I urge all of you to do some googling of the Nelson Institute.
A couple of paragraphs from one of the articles I read.
Then there are tactics like hunting predators which, research suggests, can actually reinforce predatory behavior. “If you kill a wolf pack in your area that’s been living there peacefully, instead of training these animals to not kill your livestock, you’re making space for new animals to come in who might kill your livestock,” Louchouarn says. Plus, if the range rider is focused on chasing down a predator, they leave the livestock exposed to other predators. “We want our riders focusing on handling domestic animals instead of the stealthy wild predators,” she adds.

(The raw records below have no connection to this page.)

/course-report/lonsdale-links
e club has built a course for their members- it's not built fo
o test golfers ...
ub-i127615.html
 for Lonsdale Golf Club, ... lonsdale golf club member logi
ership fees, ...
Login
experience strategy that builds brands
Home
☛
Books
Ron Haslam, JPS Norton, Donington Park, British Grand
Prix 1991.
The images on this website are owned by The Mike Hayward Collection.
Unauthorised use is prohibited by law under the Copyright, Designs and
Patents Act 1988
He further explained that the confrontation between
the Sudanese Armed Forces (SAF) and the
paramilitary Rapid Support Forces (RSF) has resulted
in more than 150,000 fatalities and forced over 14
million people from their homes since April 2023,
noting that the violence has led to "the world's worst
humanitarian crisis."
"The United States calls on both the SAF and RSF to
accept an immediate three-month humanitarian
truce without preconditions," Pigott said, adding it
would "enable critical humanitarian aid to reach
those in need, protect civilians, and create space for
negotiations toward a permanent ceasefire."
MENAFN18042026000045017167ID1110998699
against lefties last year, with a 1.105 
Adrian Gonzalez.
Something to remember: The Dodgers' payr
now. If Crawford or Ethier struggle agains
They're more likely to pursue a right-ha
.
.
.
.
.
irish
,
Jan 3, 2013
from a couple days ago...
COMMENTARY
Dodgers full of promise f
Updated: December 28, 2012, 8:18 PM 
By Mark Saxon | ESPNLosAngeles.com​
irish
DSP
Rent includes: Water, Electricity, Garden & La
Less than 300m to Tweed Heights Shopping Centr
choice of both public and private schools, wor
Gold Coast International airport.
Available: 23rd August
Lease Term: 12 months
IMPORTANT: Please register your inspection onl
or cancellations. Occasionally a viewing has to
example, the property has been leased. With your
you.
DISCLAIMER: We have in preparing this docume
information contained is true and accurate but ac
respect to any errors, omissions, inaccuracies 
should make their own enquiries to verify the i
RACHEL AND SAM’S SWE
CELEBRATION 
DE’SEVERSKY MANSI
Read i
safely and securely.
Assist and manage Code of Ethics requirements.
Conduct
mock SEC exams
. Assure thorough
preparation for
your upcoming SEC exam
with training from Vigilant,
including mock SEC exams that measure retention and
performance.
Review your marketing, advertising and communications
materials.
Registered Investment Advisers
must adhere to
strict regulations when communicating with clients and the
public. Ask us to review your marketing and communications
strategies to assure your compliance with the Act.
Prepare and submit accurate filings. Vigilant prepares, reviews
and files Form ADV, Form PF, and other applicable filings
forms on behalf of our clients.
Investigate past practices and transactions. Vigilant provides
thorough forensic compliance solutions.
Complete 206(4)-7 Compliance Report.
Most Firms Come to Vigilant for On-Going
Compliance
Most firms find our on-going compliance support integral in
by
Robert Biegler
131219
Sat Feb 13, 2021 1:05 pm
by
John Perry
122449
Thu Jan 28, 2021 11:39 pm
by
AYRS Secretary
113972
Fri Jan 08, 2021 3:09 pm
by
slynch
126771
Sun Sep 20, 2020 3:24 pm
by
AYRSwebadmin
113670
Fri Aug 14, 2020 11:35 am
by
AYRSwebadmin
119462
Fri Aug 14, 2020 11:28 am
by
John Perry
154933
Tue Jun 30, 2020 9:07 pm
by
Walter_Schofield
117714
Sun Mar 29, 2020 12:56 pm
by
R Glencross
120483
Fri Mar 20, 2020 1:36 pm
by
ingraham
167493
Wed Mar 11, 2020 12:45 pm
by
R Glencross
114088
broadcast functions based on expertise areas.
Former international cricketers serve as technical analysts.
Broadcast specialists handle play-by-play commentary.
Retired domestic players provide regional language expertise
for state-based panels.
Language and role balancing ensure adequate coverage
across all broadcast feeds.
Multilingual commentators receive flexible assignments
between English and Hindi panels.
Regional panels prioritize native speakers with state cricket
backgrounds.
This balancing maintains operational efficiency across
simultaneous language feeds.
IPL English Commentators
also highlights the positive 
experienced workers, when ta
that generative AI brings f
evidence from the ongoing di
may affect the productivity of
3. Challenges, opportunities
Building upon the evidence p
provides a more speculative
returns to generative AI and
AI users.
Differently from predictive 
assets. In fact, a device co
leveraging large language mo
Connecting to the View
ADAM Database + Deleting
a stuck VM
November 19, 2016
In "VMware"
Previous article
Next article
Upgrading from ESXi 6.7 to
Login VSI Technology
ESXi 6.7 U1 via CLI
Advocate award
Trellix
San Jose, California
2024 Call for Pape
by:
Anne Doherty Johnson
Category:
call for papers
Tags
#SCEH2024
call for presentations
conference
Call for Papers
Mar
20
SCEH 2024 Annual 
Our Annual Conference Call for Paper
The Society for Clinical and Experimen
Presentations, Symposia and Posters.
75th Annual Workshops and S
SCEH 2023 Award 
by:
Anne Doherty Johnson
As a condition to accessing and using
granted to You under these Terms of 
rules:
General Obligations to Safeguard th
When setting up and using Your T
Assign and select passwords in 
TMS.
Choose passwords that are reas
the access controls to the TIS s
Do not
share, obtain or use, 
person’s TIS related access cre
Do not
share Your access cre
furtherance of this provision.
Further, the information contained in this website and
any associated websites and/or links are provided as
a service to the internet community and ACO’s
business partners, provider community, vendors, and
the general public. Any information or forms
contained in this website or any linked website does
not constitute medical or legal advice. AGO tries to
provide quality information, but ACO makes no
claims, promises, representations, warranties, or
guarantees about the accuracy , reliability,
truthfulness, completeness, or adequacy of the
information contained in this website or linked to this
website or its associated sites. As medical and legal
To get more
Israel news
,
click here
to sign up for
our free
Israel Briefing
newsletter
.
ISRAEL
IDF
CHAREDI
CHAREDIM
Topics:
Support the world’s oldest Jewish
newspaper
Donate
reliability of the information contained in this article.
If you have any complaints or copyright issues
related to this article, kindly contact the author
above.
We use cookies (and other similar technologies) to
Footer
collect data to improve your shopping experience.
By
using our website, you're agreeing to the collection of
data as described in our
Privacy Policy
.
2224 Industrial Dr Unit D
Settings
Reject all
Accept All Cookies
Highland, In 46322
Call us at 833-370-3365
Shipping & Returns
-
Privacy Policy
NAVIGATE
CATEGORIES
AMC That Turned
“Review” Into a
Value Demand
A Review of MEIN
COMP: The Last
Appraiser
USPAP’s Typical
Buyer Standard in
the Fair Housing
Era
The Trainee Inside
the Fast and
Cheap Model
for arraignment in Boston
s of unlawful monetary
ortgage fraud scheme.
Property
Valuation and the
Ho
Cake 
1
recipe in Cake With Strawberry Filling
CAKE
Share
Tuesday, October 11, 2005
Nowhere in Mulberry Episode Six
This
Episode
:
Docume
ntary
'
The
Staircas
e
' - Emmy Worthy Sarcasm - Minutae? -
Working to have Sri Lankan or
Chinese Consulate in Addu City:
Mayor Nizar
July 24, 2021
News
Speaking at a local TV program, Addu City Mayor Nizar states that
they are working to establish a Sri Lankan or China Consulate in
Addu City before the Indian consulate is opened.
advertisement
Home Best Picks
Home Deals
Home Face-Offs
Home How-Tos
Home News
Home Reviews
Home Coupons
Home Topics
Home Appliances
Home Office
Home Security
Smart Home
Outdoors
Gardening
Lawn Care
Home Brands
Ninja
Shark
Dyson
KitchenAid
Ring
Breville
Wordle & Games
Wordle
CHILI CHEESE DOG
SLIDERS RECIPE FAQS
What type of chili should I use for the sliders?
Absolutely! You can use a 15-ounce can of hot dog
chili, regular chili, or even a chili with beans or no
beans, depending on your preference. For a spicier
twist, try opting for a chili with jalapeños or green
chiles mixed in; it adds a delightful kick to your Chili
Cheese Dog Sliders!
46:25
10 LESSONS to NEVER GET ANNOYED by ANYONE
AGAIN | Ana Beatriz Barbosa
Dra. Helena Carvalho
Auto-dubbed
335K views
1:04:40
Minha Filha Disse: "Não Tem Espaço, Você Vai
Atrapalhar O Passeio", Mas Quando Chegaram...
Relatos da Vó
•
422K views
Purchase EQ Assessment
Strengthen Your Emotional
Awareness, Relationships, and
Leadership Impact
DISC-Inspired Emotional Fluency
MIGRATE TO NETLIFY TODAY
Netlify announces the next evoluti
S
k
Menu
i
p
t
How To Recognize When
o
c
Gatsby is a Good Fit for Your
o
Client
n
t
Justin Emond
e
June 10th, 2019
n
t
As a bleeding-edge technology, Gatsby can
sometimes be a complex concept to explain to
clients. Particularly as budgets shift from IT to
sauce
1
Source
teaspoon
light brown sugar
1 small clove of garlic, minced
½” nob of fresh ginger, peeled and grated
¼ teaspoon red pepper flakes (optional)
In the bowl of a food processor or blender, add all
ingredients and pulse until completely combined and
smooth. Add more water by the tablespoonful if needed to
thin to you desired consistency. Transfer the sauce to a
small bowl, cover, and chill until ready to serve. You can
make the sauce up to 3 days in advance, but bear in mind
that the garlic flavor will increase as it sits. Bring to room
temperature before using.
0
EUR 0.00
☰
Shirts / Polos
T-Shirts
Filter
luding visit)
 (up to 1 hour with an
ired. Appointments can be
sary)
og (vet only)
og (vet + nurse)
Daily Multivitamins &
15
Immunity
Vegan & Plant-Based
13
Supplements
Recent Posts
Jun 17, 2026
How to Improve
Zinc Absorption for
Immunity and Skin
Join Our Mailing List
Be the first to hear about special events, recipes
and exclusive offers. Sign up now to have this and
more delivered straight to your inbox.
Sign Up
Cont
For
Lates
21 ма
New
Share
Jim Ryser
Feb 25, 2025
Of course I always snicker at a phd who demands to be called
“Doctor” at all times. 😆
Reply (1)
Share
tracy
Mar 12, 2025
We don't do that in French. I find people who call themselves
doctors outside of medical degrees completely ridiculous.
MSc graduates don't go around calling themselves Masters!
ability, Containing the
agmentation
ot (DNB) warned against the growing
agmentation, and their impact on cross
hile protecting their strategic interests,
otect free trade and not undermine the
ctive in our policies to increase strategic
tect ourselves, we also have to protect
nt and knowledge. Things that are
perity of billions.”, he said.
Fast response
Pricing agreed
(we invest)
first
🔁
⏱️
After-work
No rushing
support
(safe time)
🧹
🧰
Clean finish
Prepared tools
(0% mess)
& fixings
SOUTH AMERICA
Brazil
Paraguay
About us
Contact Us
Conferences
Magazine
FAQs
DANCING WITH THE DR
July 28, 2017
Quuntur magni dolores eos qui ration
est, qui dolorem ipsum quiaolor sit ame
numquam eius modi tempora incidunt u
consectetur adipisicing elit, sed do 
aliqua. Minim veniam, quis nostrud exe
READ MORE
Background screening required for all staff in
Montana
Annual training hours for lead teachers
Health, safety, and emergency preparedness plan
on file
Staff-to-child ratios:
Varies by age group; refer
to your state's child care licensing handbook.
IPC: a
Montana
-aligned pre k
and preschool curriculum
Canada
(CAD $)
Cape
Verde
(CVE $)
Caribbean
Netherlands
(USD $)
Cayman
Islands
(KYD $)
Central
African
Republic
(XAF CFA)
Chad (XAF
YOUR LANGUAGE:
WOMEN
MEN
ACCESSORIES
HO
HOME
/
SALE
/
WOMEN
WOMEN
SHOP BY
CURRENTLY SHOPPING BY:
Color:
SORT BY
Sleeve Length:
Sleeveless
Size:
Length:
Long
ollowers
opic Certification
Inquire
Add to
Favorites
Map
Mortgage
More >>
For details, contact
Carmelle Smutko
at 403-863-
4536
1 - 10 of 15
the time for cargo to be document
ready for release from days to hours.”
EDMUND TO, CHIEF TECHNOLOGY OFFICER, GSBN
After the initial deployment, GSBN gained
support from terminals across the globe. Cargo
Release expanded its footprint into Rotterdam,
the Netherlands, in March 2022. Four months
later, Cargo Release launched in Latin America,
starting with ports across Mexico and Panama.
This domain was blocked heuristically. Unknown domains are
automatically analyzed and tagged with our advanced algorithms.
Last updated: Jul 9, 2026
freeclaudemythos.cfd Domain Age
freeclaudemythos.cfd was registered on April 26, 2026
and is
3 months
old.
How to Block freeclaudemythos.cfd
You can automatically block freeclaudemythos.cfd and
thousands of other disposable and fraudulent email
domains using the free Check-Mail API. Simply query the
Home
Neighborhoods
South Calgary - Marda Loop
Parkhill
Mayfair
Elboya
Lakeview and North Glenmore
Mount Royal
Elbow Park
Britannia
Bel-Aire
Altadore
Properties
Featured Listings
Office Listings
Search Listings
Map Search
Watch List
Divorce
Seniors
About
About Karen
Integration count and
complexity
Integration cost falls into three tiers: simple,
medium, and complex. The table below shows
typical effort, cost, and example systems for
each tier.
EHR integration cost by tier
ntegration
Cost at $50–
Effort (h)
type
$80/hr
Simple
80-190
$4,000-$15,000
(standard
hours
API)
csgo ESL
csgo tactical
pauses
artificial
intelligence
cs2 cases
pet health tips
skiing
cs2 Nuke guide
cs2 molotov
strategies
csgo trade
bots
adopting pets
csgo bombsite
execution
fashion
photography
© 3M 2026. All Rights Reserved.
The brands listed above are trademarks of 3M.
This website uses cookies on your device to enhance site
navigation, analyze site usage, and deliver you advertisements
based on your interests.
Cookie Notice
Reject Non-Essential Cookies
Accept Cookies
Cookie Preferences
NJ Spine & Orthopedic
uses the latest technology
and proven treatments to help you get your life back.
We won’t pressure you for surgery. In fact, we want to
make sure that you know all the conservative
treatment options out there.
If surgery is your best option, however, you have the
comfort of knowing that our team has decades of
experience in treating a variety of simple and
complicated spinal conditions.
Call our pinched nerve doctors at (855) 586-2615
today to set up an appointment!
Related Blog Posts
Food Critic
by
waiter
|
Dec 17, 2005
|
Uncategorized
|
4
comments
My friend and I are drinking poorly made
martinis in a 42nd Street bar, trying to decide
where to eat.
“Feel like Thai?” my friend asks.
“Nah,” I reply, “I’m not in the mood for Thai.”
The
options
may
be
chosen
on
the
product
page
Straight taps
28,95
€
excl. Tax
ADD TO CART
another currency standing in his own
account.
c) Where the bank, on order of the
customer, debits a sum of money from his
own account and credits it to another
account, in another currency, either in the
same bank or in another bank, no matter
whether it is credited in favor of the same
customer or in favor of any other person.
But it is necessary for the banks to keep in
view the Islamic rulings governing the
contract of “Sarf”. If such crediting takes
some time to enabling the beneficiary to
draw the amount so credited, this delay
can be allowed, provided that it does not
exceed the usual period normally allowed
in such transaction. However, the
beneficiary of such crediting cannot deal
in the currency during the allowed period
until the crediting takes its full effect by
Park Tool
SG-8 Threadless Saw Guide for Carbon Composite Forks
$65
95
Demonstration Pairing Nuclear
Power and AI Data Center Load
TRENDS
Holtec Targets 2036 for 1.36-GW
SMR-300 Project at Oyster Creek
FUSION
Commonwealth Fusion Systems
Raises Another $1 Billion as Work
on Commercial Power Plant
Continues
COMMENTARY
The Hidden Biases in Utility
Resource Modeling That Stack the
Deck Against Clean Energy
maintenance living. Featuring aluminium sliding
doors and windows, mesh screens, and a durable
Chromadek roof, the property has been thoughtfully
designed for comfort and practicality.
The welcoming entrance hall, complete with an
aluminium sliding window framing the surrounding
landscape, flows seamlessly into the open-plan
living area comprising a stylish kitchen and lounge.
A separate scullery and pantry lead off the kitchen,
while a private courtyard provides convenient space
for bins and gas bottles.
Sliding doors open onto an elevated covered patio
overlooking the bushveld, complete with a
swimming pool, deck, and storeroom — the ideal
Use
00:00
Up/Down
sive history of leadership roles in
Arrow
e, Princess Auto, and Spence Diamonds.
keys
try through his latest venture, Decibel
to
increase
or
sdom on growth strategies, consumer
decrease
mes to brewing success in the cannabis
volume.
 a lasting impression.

Louchouarn conducted her study on a large cattle ranch outside of Alberta, Canada, in the foothills of Banff National Park. Photo courtesy of Naomi LouchouarnSo rather than keeping cattle in fences or hunting and killing predators, this method asks the range riders to keep their focus on the wellness of the herd. Beyond keeping the herd together, why is managing stress so important? “Cows are so sensitive to stress,” Louchouarn explains. “When they’re stressed, they could get pneumonia or other diseases and die.” They also start their lives stressed, getting weaned from their mothers almost immediately. “A lot of calves die. We’re talking huge mortality rates, like 20 percent.” Although a higher-stress mitigation tactic might get rid of the predator, the stress of those methods is likely to cause cattle deaths anyway.